Input tax credit system

Input tax credit system or ITC is a system of tax payment where business companies can claim credit on the extent of tax paid on each purchase in order to reduce their overall tax liability.

How does ITC work?

The method by which ITC works can be understood by the help of an example. If the MRP of a product is INR 1000, and the rate of GST is 18%, then the consumer has to pay a total of INR 1180 to the seller. This includes a GST of INR 180. Without the use of ITC, the seller has to pay that amount of GST to the government. However by using the system of ITC, the total tax which needs to be paid to the government can be reduced.

Conditions when ITC can be claimed

A business company which claims ITC must meet several requirements in order for the claim to be acceptable by the tax department.

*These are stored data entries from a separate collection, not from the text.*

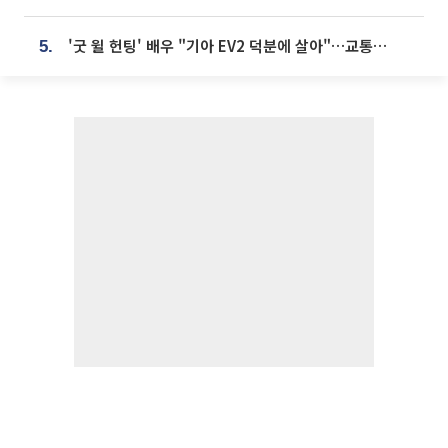
'굿 윌 헌팅' 배우 "기아 EV2 덕분에 살아"…교통사고 후 안전성 극찬
5.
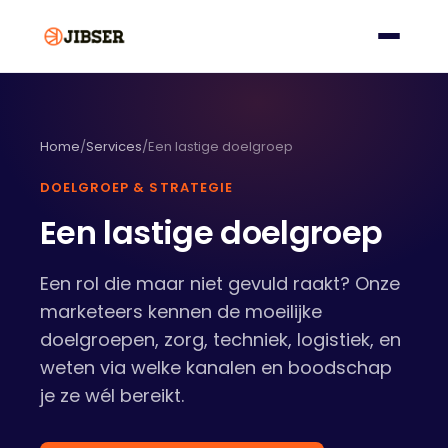
Home
/
Services
/
Een lastige doelgroep
DOELGROEP & STRATEGIE
Een lastige doelgroep
Een rol die maar niet gevuld raakt? Onze
marketeers kennen de moeilijke
doelgroepen, zorg, techniek, logistiek, en
weten via welke kanalen en boodschap
je ze wél bereikt.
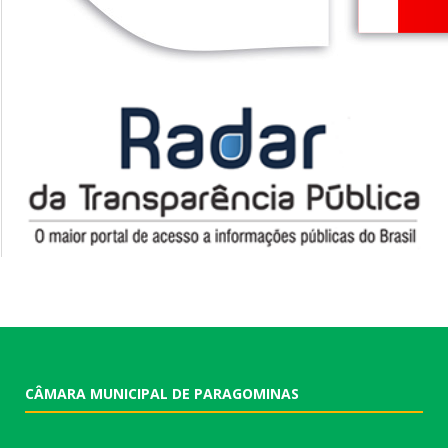
CÂMARA MUNICIPAL DE PARAGOMINAS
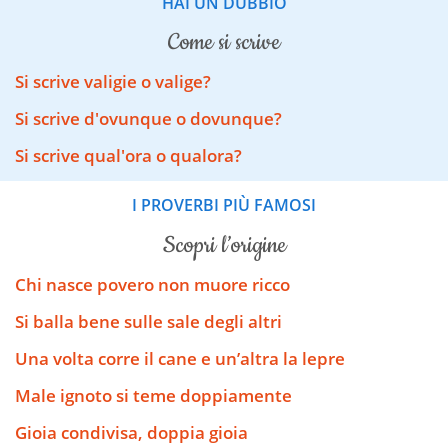
HAI UN DUBBIO
come si scrive
Si scrive valigie o valige?
Si scrive d'ovunque o dovunque?
Si scrive qual'ora o qualora?
I PROVERBI PIÙ FAMOSI
scopri l’origine
Chi nasce povero non muore ricco
Si balla bene sulle sale degli altri
Una volta corre il cane e un’altra la lepre
Male ignoto si teme doppiamente
Gioia condivisa, doppia gioia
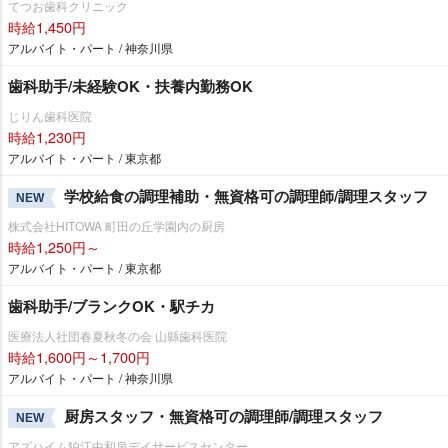
てつお歯科クリニック
時給1,450円
アルバイト・パート / 神奈川県
歯科助手/未経験OK・扶養内勤務OK
じりん歯科医院
時給1,230円
アルバイト・パート / 東京都
学校給食の調理補助・無資格可の調理師/調理スタッフ
NEW
株式会社HITOWA 町田の丘学園内の厨房
時給1,250円～
アルバイト・パート / 東京都
歯科助手/ブランクOK・駅チカ
医療法人社団春夏秋冬の会 山縣歯科医院
時給1,600円～1,700円
アルバイト・パート / 神奈川県
厨房スタッフ・無資格可の調理師/調理スタッフ
NEW
アズハイム狛江中和泉デイサービスセンター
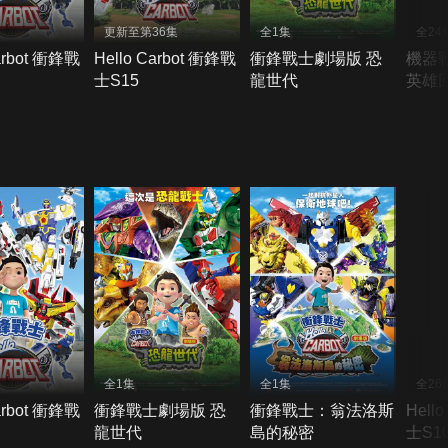
更新至第36集
全1集
全24
arbot 衝鋒戰
Hello Carbot 衝鋒戰
衝鋒戰士劇場版 恐
機器戰
士S15
龍世代
英雄
全1集
全1集
全26
arbot 衝鋒戰
衝鋒戰士劇場版 恐
衝鋒戰士：翁法洛斯
Hell
龍世代
島的秘密
士S1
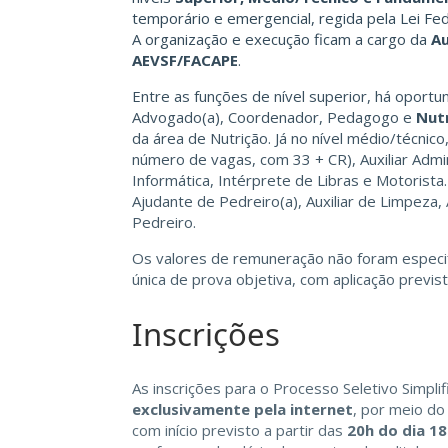
temporário e emergencial, regida pela Lei Fed
A organização e execução ficam a cargo da
Au
AEVSF/FACAPE
.
Entre as funções de nível superior, há oportun
Advogado(a), Coordenador, Pedagogo e
Nutr
da área de Nutrição. Já no nível médio/técnic
número de vagas, com 33 + CR), Auxiliar Admin
Informática, Intérprete de Libras e Motorista
Ajudante de Pedreiro(a), Auxiliar de Limpeza, A
Pedreiro.
Os valores de remuneração não foram especifi
única de prova objetiva, com aplicação previs
Inscrições
As inscrições para o Processo Seletivo Simpli
exclusivamente pela internet
, por meio do
com início previsto a partir das
20h do dia 1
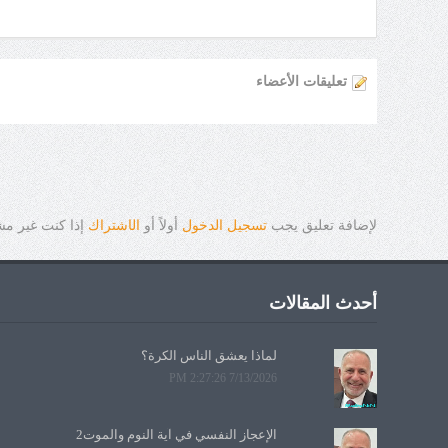
تعليقات الأعضاء
لإضافة تعليق يجب
تسجيل الدخول
أولاً أو
ال
ا
شتراك
إذا كنت غير م
أحدث المقالات
لماذا يعشق الناس الكرة؟
7/13/2026 2:27:26 PM
الإعجاز النفسي في آية النوم والموت2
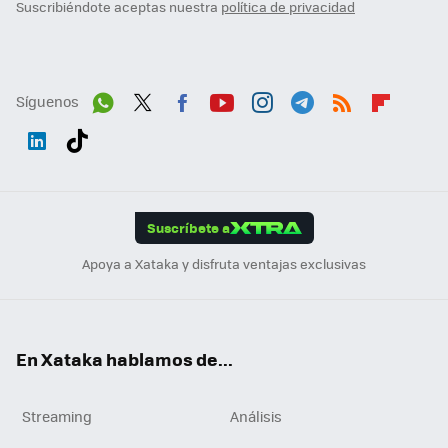
Suscribiéndote aceptas nuestra
política de privacidad
Síguenos
Wh
Twit
Fac
You
Inst
Tele
RSS
Flip
ats
ter
ebo
tub
agr
gra
boa
Link
Tikt
App
ok
e
am
m
rd
edI
ok
Suscríbete a
n
Apoya a Xataka y disfruta ventajas exclusivas
En Xataka hablamos de...
Streaming
Análisis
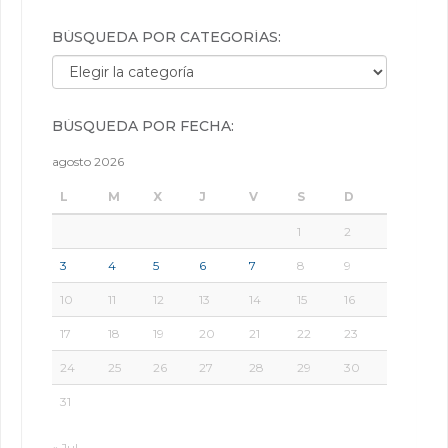
BÚSQUEDA POR CATEGORÍAS:
Búsqueda por categorías:
BÚSQUEDA POR FECHA:
agosto 2026
L
M
X
J
V
S
D
1
2
3
4
5
6
7
8
9
10
11
12
13
14
15
16
17
18
19
20
21
22
23
24
25
26
27
28
29
30
31
« Jul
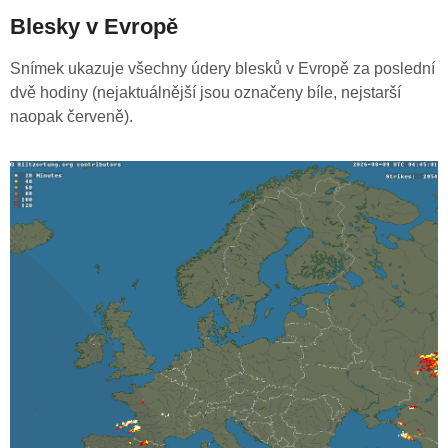
Blesky v Evropě
Snímek ukazuje všechny údery blesků v Evropě za poslední
dvě hodiny (nejaktuálnější jsou označeny bíle, nejstarší
naopak červeně).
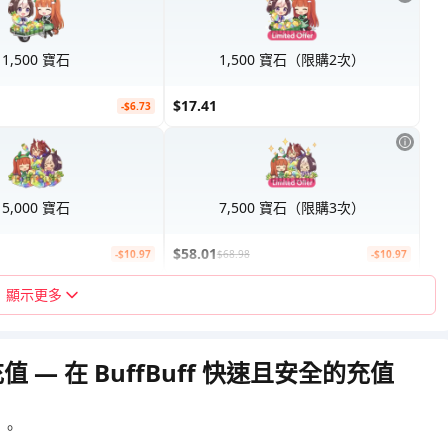
1,500 寶石
1,500 寶石（限購2次）
$17.41
-$6.73
5,000 寶石
7,500 寶石（限購3次）
$58.01
-$10.97
$68.98
-$10.97
顯示更多
— 在 BuffBuff 快速且安全的充值
）。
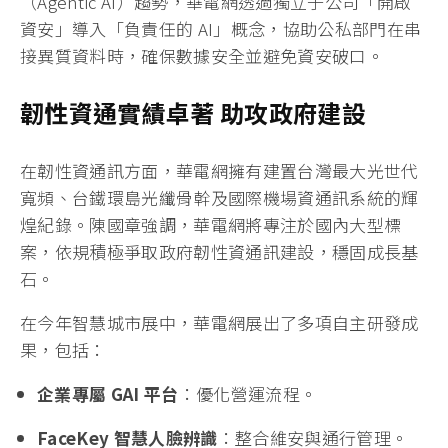
（Agentic AI）趨勢，華電網透過獨立子公司「開啟
資安」導入「負責任的 AI」概念，協助公私部門在串
接異質資料時，確保數據安全並避免資安破口。
韌性資通實績卓著 助攻政府建設
在韌性資通訊方面，華電網擁有建置台灣最大光世代
寬頻、台鐵環島光纖骨幹及國際機場資通訊系統的輝
煌紀錄。陳國章強調，華電網將專注於國內大型標
案，依規積極爭取政府韌性資通訊建設，穩固成長基
石。
在今年智慧城市展中，華電網展出了多項自主研發成
果，包括：
企業專屬 GAI 平台
：優化營運流程。
FaceKey 智慧人臉辨識
：整合維安與通行管理。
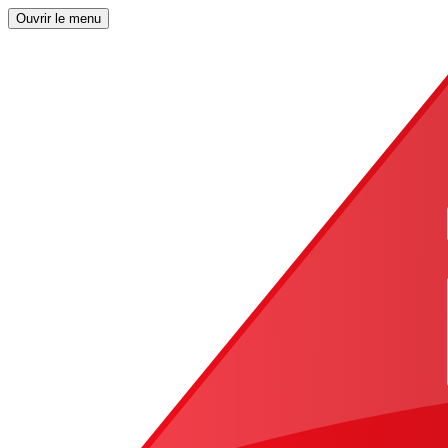
Ouvrir le menu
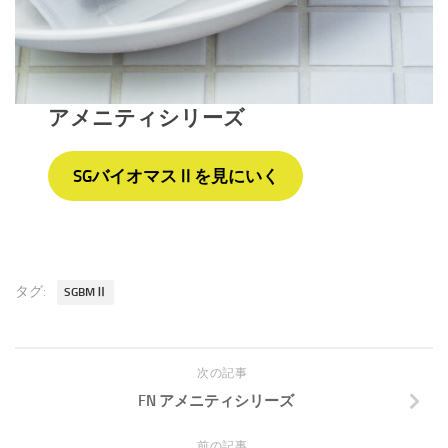
アメニティシリーズ
SGバイオマスⅡ
を見にいく
タグ:
SGBMⅡ
次の記事
FN アメニティシリーズ
前の記事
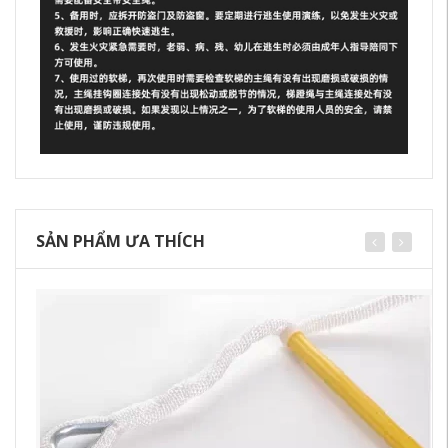
SẢN PHẨM ƯA THÍCH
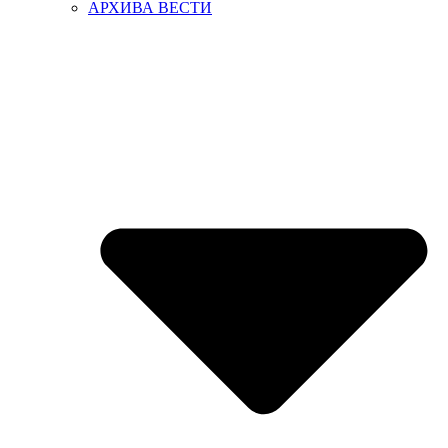
АРХИВА ВЕСТИ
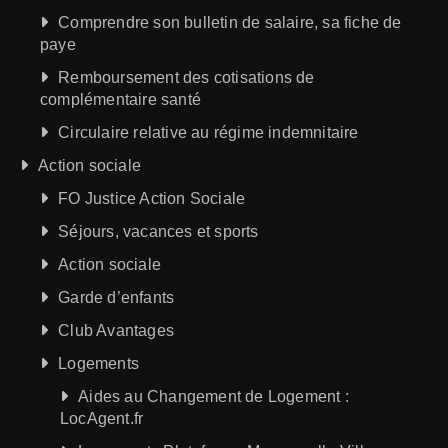
Comprendre son bulletin de salaire, sa fiche de
paye
Remboursement des cotisations de
complémentaire santé
Circulaire relative au régime indemnitaire
Action sociale
FO Justice Action Sociale
Séjours, vacances et sports
Action sociale
Garde d’enfants
Club Avantages
Logements
Aides au Changement de Logement :
LocAgent.fr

  • The company must have a GST complaint invoice
  • The supplier of the company should upload the invoice to GSTN
  • The company supplier must have paid the amount of GST to the government
  • Returns should be filed

ITC notice to companies

It is absolutely clear that the system of ITC is highly advantageous to the business owners. However the tax department has issued notices to those companies which claimed ITC under the GST framework after they had missed the deadline set by the government. The tax department has asked these companies to reverse their previous transactions and pay interest on the credits. However this can prove to be disastrous to the tax payers since they would have to pay increased tax amounts to the government leading to their overall loss.

Tax experts however say, that these notice can be challenged in the court. Thus, the companies who had filed ITC have only two options left to them. The first is to pay the amount as asked by the tax department and the second is to challenge these notices in the court. The tax experts also said that the timeline cannot be considered mandatory for availing credit, since right is accrued at the time of making the payment and procuring the product.

The companies which have been handed these notices regarding the late filling of ITC are based largely in the States of Maharashtra, New Delhi, West Bengal and Tamil Nadu. If the tax department does not consider their ITC request, these companies will have to pay a huge amount of money along with interest which can bring down their financial position significantly, affecting the overall economy of the companies and ultimately the states.